**** INPUT MATERIAL ****

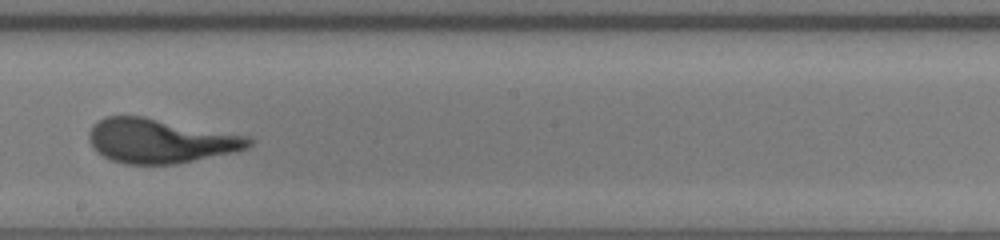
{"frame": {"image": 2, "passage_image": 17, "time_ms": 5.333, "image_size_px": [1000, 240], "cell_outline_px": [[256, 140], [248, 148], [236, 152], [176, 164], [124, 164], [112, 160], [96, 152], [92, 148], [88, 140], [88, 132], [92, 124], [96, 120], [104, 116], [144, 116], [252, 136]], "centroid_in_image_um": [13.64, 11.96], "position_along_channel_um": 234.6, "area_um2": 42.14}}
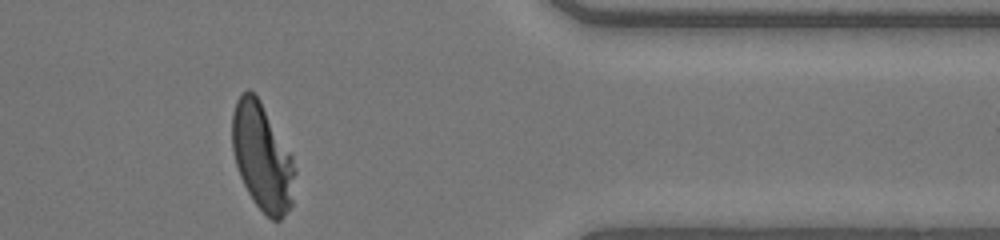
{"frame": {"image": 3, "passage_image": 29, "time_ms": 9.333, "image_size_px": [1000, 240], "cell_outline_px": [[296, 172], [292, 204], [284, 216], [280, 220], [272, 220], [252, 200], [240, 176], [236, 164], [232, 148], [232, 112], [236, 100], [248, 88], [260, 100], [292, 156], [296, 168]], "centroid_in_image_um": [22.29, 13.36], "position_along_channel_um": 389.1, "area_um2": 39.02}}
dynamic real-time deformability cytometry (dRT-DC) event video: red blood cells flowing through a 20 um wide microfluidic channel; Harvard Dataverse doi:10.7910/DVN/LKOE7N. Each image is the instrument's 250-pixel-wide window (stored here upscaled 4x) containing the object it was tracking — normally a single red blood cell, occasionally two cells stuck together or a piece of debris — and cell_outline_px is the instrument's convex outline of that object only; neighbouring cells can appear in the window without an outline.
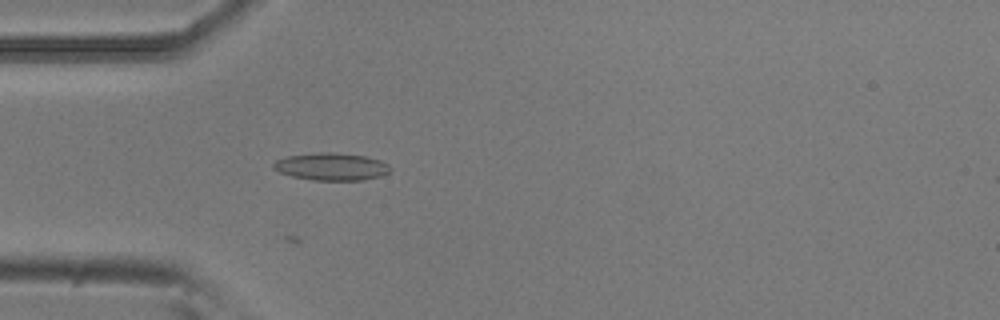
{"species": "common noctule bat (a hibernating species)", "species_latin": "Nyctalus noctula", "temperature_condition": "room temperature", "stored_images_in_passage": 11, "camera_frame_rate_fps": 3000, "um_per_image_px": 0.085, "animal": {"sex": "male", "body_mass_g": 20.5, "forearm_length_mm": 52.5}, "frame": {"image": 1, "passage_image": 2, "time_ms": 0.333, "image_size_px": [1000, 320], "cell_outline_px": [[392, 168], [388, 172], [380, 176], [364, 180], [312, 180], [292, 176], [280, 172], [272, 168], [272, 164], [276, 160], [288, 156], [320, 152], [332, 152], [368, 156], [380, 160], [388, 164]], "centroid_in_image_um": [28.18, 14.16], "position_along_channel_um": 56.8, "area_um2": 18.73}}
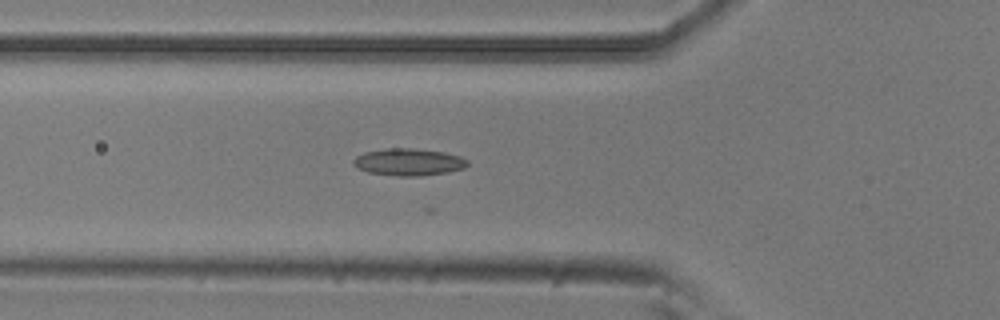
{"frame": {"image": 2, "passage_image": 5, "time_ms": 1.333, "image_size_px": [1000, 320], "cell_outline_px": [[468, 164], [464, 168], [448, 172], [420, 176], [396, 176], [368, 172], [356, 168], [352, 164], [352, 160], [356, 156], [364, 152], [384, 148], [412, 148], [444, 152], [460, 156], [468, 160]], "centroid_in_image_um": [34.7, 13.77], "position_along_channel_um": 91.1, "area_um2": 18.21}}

****

#### TO DO:
Omit the pictures and print again exactly the lines from the one with "dynamic real-time deformability" through the final line of the entries, both ends included.

#### REPLY:
dynamic real-time deformability cytometry (dRT-DC) event video: red blood cells flowing through a 20 um wide microfluidic channel; Harvard Dataverse doi:10.7910/DVN/LKOE7N. Each image is the instrument's 250-pixel-wide window (stored here upscaled 4x) containing the object it was tracking — normally a single red blood cell, occasionally two cells stuck together or a piece of debris — and cell_outline_px is the instrument's convex outline of that object only; neighbouring cells can appear in the window without an outline.
{"species": "common noctule bat (a hibernating species)", "species_latin": "Nyctalus noctula", "temperature_condition": "room temperature", "stored_images_in_passage": 11, "camera_frame_rate_fps": 3000, "um_per_image_px": 0.085, "animal": {"sex": "male", "body_mass_g": 20.5, "forearm_length_mm": 52.5}, "frame": {"image": 1, "passage_image": 2, "time_ms": 0.333, "image_size_px": [1000, 320], "cell_outline_px": [[392, 168], [388, 172], [380, 176], [364, 180], [312, 180], [292, 176], [280, 172], [272, 168], [272, 164], [276, 160], [288, 156], [320, 152], [332, 152], [368, 156], [380, 160], [388, 164]], "centroid_in_image_um": [28.18, 14.16], "position_along_channel_um": 56.8, "area_um2": 18.73}}
{"frame": {"image": 2, "passage_image": 5, "time_ms": 1.333, "image_size_px": [1000, 320], "cell_outline_px": [[468, 164], [464, 168], [448, 172], [420, 176], [396, 176], [368, 172], [356, 168], [352, 164], [352, 160], [356, 156], [364, 152], [384, 148], [412, 148], [444, 152], [460, 156], [468, 160]], "centroid_in_image_um": [34.7, 13.77], "position_along_channel_um": 91.1, "area_um2": 18.21}}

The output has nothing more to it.